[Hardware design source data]
________________

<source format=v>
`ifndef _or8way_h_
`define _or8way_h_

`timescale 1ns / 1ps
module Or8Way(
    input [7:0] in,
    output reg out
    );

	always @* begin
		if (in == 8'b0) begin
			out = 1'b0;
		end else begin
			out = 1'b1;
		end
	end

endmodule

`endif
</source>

________________

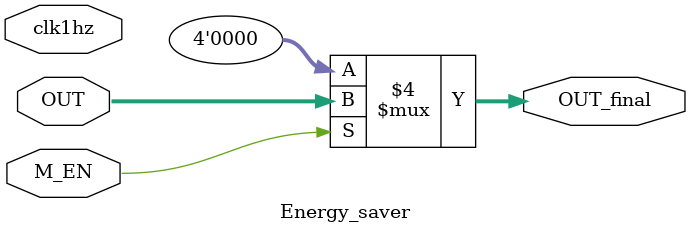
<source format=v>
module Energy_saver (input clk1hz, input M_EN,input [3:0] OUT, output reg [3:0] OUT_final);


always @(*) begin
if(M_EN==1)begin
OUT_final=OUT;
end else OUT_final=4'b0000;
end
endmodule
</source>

________________

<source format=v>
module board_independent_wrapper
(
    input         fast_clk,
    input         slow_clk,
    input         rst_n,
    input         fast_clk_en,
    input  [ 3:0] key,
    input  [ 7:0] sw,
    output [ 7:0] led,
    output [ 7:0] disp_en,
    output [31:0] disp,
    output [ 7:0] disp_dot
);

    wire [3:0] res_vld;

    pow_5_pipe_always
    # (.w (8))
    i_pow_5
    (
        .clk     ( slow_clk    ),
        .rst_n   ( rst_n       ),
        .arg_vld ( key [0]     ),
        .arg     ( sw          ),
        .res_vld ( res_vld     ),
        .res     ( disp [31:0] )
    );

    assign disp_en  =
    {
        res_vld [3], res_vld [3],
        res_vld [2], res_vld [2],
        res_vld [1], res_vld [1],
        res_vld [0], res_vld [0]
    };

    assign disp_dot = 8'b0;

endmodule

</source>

________________

## Work item
From the records above, pull every line that carries the word "output".

## Answer to the problem
    output reg out
module Energy_saver (input clk1hz, input M_EN,input [3:0] OUT, output reg [3:0] OUT_final);
    output [ 7:0] led,
    output [ 7:0] disp_en,
    output [31:0] disp,
    output [ 7:0] disp_dot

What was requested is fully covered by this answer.